1.8.4 コネクタ・サーバーのサポート

コネクタ・サーバーはICFによって提供される機能の1つです。コネクタ・アーキテクチャでは、1つ以上のコネクタ・サーバーを使用することで、アプリケーションと外部にデプロイされたバンドルとの通信が可能になります。

アプリケーションと同じVMでJavaコネクタ・バンドルを実行しない場合は、Javaコネクタ・サーバーを使用すると便利です。パフォーマンス向上のためにJavaコネクタを別のホストで実行すると、効果を発揮できます。

コネクタ・サーバーのインストール、構成および実行、ならびにコネクタ・サーバーへのコネクタのインストールの詳細は、『Oracle Fusion Middleware Oracle Identity Governanceのためのアプリケーションの開発とカスタマイズ』アイデンティティ・コネクタ・サーバーの使用に関する項を参照してください。

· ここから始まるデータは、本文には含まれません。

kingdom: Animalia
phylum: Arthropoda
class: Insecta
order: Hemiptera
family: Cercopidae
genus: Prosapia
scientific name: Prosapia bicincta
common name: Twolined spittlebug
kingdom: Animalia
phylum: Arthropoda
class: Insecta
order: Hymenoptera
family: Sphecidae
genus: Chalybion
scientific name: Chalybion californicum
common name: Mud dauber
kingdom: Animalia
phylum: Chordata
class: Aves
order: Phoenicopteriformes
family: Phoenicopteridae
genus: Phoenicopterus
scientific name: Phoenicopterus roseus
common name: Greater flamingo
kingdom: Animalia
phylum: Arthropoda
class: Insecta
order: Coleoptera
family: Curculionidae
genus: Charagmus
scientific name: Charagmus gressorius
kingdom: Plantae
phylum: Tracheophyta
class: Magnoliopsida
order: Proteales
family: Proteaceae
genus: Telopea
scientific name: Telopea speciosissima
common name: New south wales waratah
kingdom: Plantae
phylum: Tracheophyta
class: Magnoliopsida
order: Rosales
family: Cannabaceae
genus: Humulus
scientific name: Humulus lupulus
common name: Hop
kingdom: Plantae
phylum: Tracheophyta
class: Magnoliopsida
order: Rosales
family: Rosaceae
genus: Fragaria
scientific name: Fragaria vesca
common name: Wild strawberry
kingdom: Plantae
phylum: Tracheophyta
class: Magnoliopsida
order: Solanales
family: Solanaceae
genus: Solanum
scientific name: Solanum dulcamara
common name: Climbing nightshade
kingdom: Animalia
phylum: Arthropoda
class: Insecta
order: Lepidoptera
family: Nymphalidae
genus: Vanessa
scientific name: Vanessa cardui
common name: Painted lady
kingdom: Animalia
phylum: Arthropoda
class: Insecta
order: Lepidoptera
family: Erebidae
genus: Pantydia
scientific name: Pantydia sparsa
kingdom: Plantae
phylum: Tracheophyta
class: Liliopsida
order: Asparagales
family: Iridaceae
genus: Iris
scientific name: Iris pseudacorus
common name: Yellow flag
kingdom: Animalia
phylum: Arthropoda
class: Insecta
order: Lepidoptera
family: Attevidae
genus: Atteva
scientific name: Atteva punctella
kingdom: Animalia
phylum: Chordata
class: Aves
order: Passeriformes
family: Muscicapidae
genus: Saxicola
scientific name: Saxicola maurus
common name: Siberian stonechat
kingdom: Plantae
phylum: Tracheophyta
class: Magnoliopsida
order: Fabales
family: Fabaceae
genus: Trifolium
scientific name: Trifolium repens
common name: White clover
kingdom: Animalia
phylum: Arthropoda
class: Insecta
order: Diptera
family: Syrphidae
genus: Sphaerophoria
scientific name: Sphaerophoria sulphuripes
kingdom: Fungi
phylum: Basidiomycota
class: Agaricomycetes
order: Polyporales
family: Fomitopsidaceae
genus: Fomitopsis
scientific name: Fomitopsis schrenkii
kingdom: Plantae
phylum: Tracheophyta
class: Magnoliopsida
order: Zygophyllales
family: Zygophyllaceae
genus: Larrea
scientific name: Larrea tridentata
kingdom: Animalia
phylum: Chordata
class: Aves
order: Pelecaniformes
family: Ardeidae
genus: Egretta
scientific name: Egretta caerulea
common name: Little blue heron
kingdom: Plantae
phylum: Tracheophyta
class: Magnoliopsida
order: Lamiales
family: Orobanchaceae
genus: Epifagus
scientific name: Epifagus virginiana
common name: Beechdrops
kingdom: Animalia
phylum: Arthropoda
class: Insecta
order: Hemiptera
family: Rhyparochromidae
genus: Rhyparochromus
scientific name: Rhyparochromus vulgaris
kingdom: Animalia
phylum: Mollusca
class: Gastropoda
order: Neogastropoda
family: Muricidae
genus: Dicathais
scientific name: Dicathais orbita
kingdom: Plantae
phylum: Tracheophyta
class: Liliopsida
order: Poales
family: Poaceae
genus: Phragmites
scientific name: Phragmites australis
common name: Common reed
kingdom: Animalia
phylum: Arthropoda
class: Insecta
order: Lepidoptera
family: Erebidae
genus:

1.8.5 アプリケーションのクローニングおよびインスタンス・アプリケーションの作成のサポート

アプリケーションをクローニングするか、インスタンス・アプリケーションを作成することにより、ターゲット・システムの複数のインストールに対してこのコネクタを構成できます。

アプリケーションをクローニングすると、クローニングされたアプリケーションにベース・アプリケーションの構成がすべてコピーされます。インスタンス・アプリケーションを作成すると、すべての構成がベース・アプリケーションとして共有されます。

これらの構成の詳細は、『Oracle Fusion Middleware Oracle Identity Governanceでのセルフ・サービス・タスクの実行』アプリケーションのクローニングおよびインスタンス・アプリケーションの作成に関する項を参照してください。

1.8.6 ターゲット・システムのセキュアな通信

ターゲット・システムにセキュアな通信を提供するためにはSSLが必要です。 Oracle Identity Governanceとコネクタ・サーバーの間およびコネクタ・サーバーとターゲット・システムの間でSSLを構成できます。

SSLを構成しないと、ネットワーク上でパスワードがクリア・テキストで送信されます。 たとえば、ユーザーを作成するとき、またはユーザーのパスワードを作成するときに、この問題が発生することがあります。

「SSLの構成」を参照してください。